Remember Elastic, the open source search champion? What about Lucidworks? Oracle, anyone? Amazon wants to get the ingest, normalize, and analyze market in the AWS environment. Will these just named outfits be invited to the celebration of open source life? I don’t need a super smart DeepMind Alpha gizmo or the outstanding IBM Watson to answer this question.

ITEM 2: Big Rocket, Big Boat, Big or Small Body Dysmorphic Disorder

I missed the launch of the brilliantly named Blue Origin. I know. The story was everywhere. I live in rural Kentucky and the power was out.

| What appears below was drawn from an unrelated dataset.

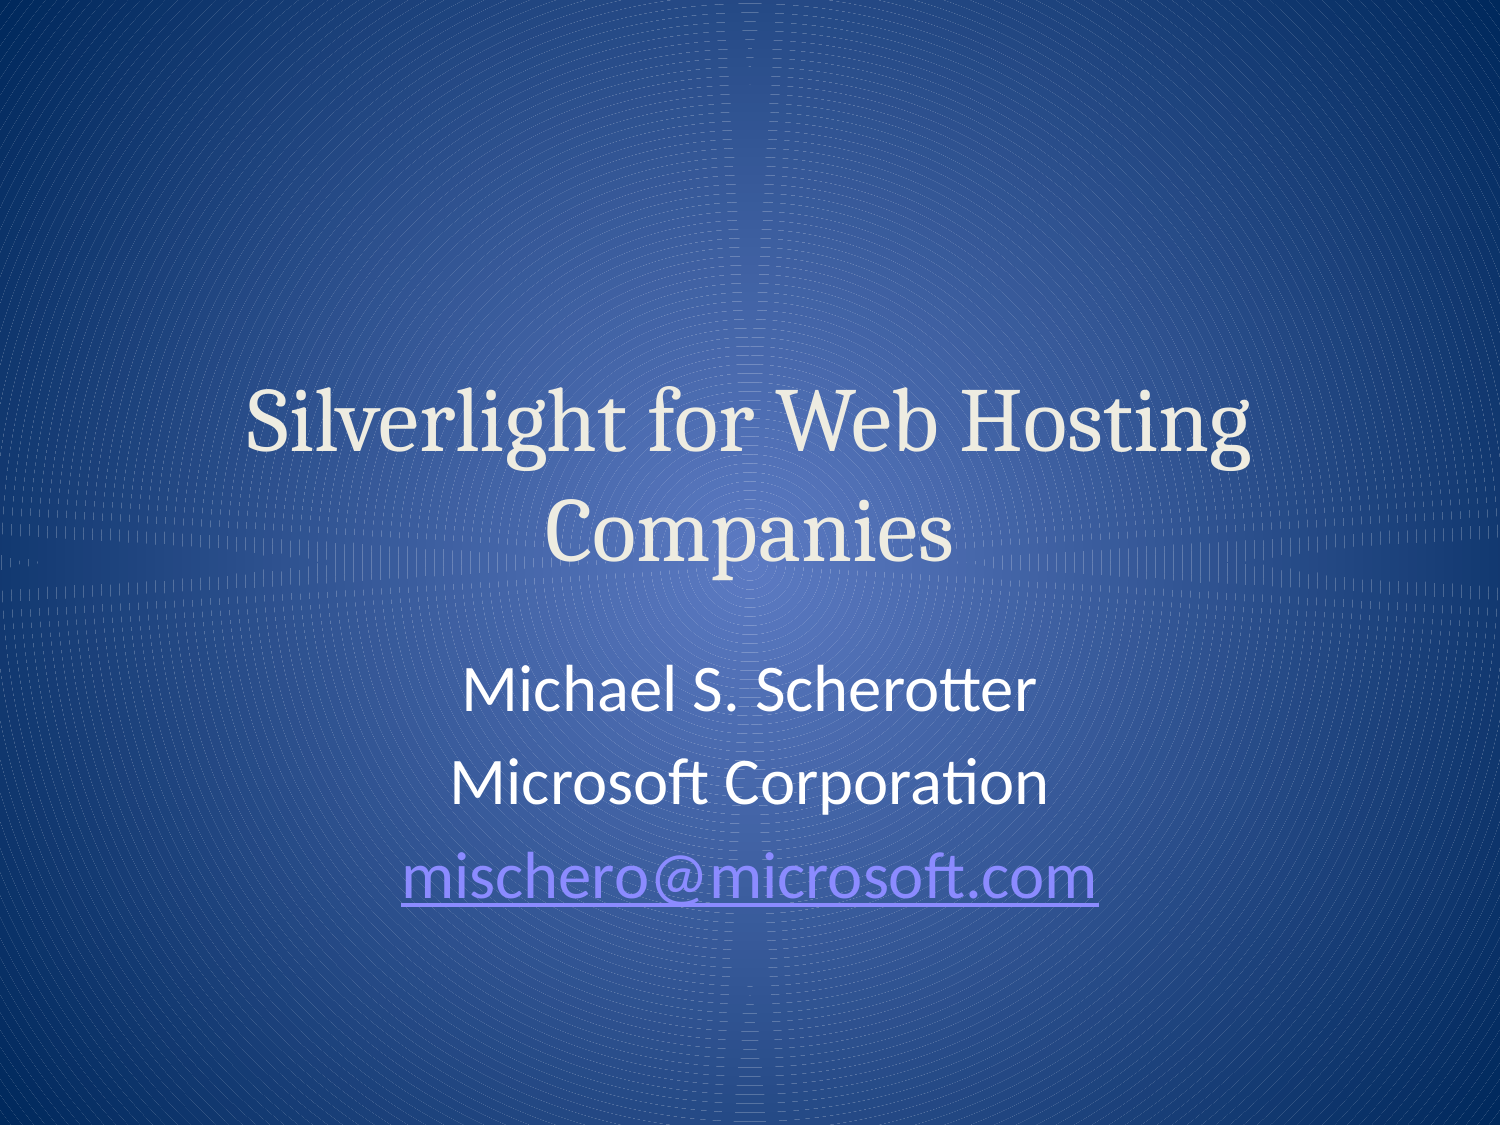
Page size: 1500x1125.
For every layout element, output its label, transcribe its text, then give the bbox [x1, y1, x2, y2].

subtitle Michael S. Scherotter Microsoft Corporation mischero@microsoft.com [225, 637, 1275, 925]
title Silverlight for Web Hosting Companies [112, 349, 1388, 591]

I did read “Jeff Bezos Says His Launch to Space Gave Him Greater Appreciation of Earth’s Fragility.” If true, maybe Green Origin would have been a more poetic name. Have those Bezos delivery trucks, servers, and automated warehouses gone green? Once again, no smart software like Sagemaker is needed. The answer is, “Maybe in one’s imagination” like an expensive amusement part ride powered by solar energy.

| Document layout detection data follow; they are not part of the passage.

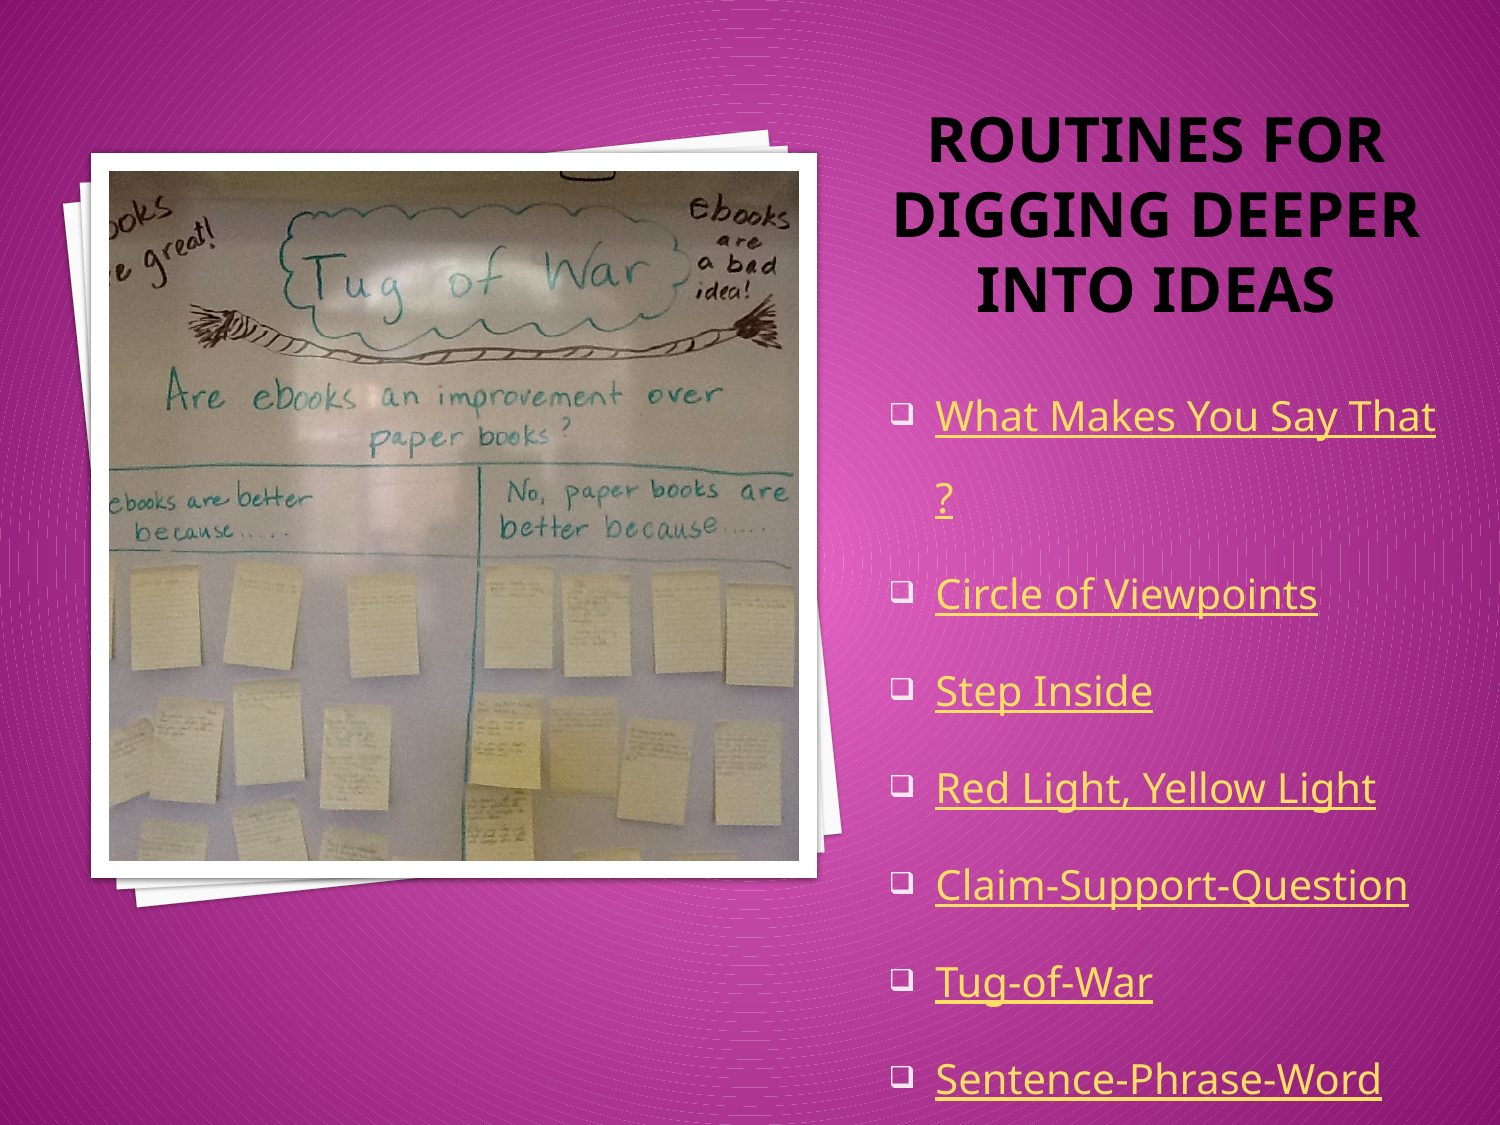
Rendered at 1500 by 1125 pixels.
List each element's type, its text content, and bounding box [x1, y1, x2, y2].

title Routines for digging deeper into ideas [862, 75, 1450, 325]
picture [108, 170, 800, 862]
list What Makes You Say That? Circle of Viewpoints Step Inside Red Light, Yellow Light Claim-Support-Question Tug-of-War Sentence-Phrase-Word [875, 350, 1438, 950]
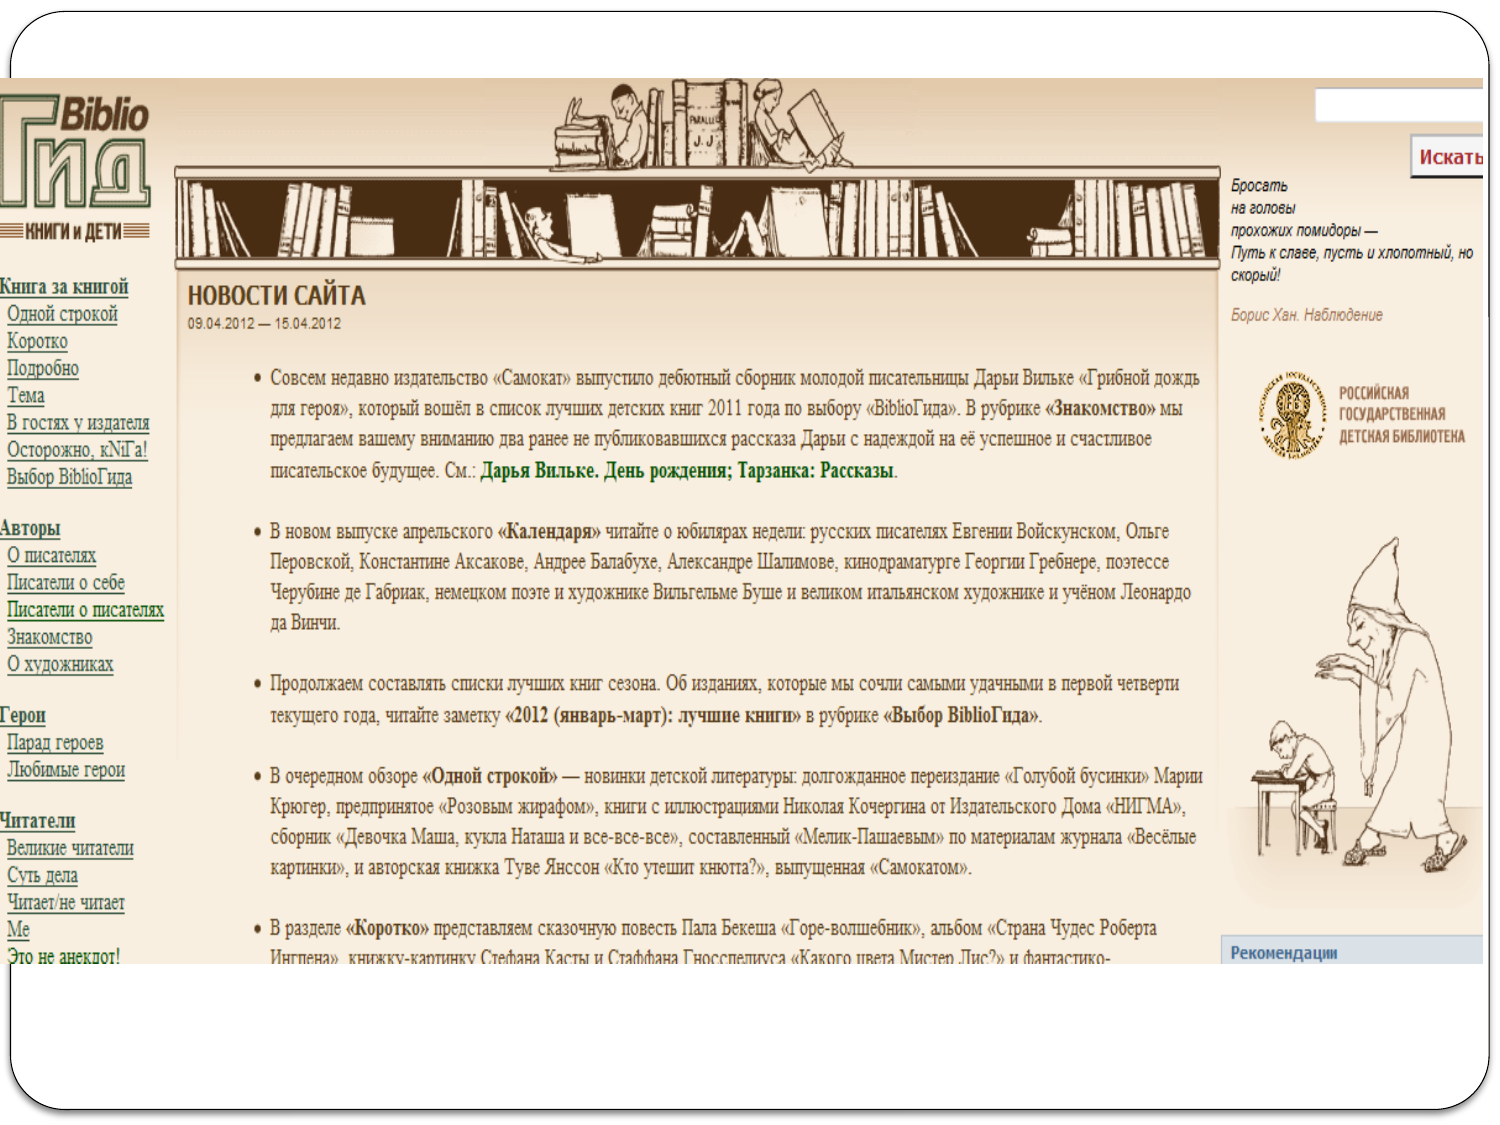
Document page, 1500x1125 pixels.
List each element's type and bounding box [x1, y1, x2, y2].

ITEM 3: Sensitive Human Resource Management

I spotted “Amazon Denied a Worker Pregnancy Accommodations. Then She Miscarried.” I did some quick checks, and this “real news” item is not too popular in the technology feeds I monitor. The write up states:

Patty Hernandez, a 23-year-old Amazon warehouse worker in Tracy, California, miscarried after pleading with her manager and human resources for lighter duty… Amazon’s human resources denied Hernandez’s doctor’s note, according to Hernandez who said the denial was communicated verbally by a human resources rep. “[HR] just told me there was no specific area for light work that wouldn’t require over 15 pounds of lifting, or for me to be off my feet,” she said.

To sum up: Brilliant competitor tactics management, outstanding management messaging about the environment, and the human resources management approach. Should I mention that some of NSO Group’s processes were allegedly running on AWS servers? Nah, probably just a rumor like Amazon being in the policeware and intelware business itself.